• _TASK TO COMPLETE_
Please, in the data that follows, copy exactly the lines from the line with "933 735 21.30" through the last one, both included. Do not include pictures.

────────────────────

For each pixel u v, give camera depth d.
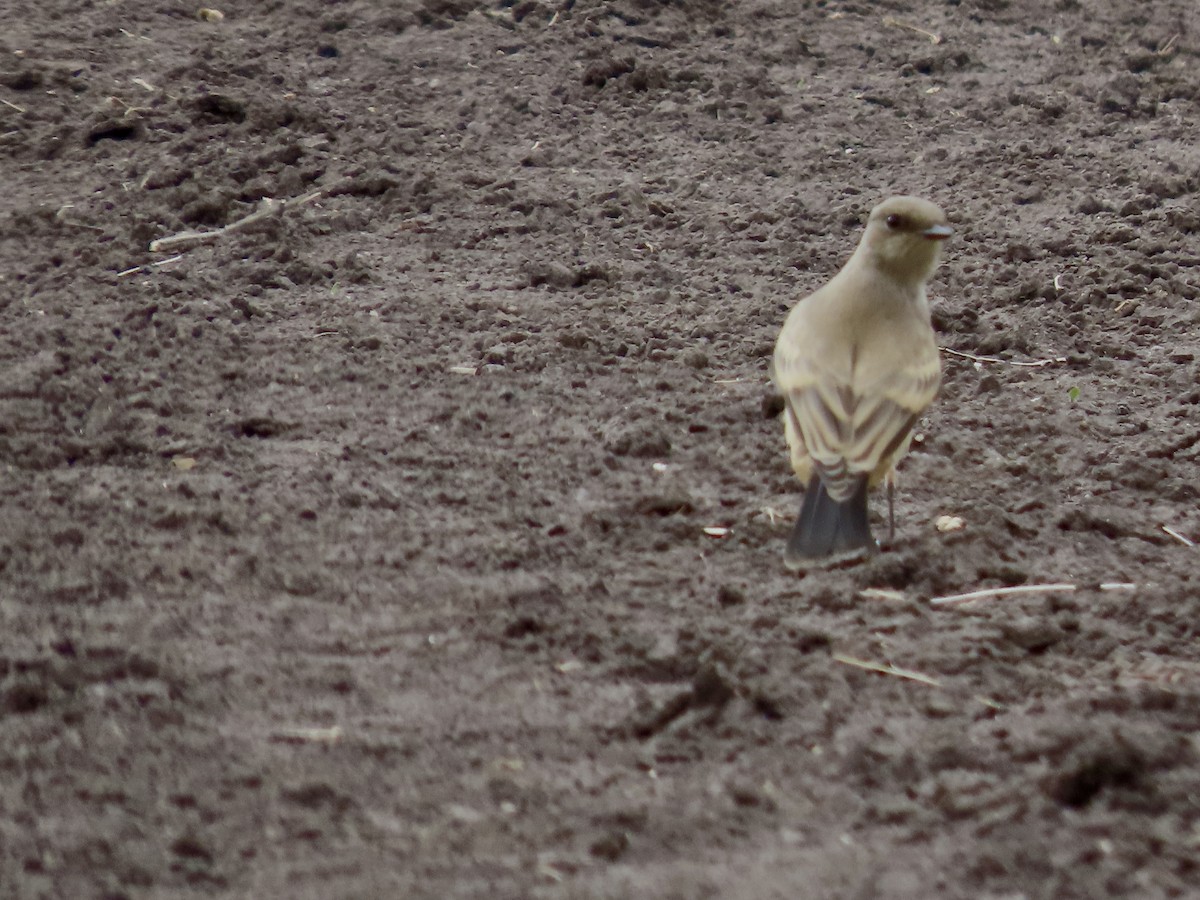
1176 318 39.06
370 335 36.03
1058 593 25.84
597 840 18.81
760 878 17.84
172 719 21.36
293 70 52.75
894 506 29.38
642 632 24.45
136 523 27.27
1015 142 51.97
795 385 25.67
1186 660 23.67
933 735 21.30
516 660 23.64
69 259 39.09
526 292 39.50
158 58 52.69
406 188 45.03
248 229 41.53
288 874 18.12
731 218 44.69
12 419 30.53
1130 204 46.03
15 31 53.47
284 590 25.47
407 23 56.72
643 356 35.91
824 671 23.12
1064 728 20.67
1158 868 17.58
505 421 32.41
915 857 18.19
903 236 25.69
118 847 18.44
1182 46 62.06
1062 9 65.38
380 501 28.70
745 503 29.39
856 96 55.03
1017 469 30.80
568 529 28.08
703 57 56.72
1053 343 37.53
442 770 20.61
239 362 34.28
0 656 22.48
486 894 17.70
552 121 50.91
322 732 21.33
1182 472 30.97
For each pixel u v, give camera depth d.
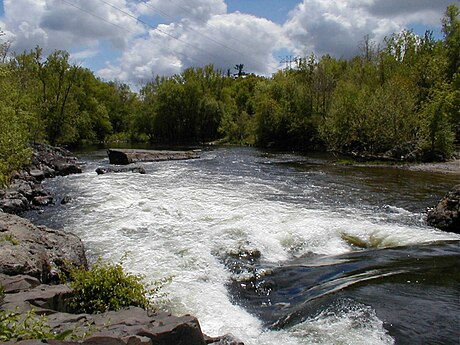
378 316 7.27
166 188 20.77
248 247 11.70
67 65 51.88
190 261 10.55
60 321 5.42
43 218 15.24
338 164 34.53
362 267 10.15
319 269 10.22
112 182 22.92
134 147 60.09
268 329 7.25
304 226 13.59
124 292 6.88
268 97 60.16
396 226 14.18
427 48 56.56
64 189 21.00
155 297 8.38
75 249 10.37
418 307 7.63
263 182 23.48
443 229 14.16
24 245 9.20
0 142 18.58
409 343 6.36
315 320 7.27
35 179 23.61
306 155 44.09
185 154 38.75
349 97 44.16
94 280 6.89
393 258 10.80
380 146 40.06
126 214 15.30
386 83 47.28
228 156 42.06
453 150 38.22
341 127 44.00
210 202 17.16
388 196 19.70
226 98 83.00
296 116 55.38
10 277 7.10
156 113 77.00
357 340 6.48
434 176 27.00
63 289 6.64
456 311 7.47
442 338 6.52
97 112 69.88
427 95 45.59
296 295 8.85
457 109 39.94
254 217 14.55
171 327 5.39
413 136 38.16
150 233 12.85
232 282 9.62
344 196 19.58
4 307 5.65
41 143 38.84
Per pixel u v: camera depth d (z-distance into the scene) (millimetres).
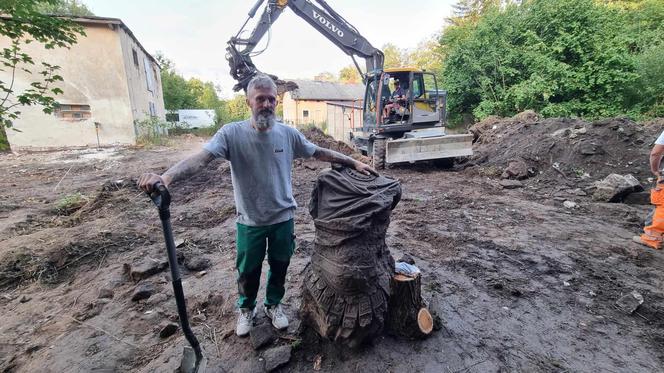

────────────────────

• _ANSWER SPACE_
933 735 21.30
516 660 23.64
69 259 39.09
526 292 39.50
158 58 52.69
406 188 45.03
248 229 41.53
288 874 18.12
731 218 44.69
12 419 30.53
1130 204 46.03
15 31 53.47
284 590 25.47
407 23 56.72
643 356 35.91
824 671 23.12
1064 728 20.67
1158 868 17.58
505 421 32.41
915 857 18.19
903 236 25.69
118 847 18.44
1182 46 62.06
1062 9 65.38
380 501 28.70
745 503 29.39
856 96 55.03
1017 469 30.80
568 529 28.08
703 57 56.72
1053 343 37.53
442 770 20.61
239 362 34.28
0 656 22.48
486 894 17.70
552 121 50.91
322 732 21.33
1182 472 30.97
For each pixel u v, give camera depth d.
378 316 7.27
166 188 20.77
248 247 11.70
67 65 51.88
190 261 10.55
60 321 5.42
43 218 15.24
338 164 34.53
362 267 10.15
319 269 10.22
112 182 22.92
134 147 60.09
268 329 7.25
304 226 13.59
124 292 6.88
268 97 60.16
396 226 14.18
427 48 56.56
64 189 21.00
155 297 8.38
75 249 10.37
418 307 7.63
263 182 23.48
443 229 14.16
24 245 9.20
0 142 18.58
409 343 6.36
315 320 7.27
35 179 23.61
306 155 44.09
185 154 38.75
349 97 44.16
94 280 6.89
393 258 10.80
380 146 40.06
126 214 15.30
386 83 47.28
228 156 42.06
453 150 38.22
341 127 44.00
210 202 17.16
388 196 19.70
226 98 83.00
296 116 55.38
10 277 7.10
156 113 77.00
357 340 6.48
434 176 27.00
63 289 6.64
456 311 7.47
442 338 6.52
97 112 69.88
427 95 45.59
296 295 8.85
457 109 39.94
254 217 14.55
171 327 5.39
413 136 38.16
150 233 12.85
232 282 9.62
344 196 19.58
4 307 5.65
41 143 38.84
Per pixel u v: camera depth d (z-distance into the scene) (millimetres).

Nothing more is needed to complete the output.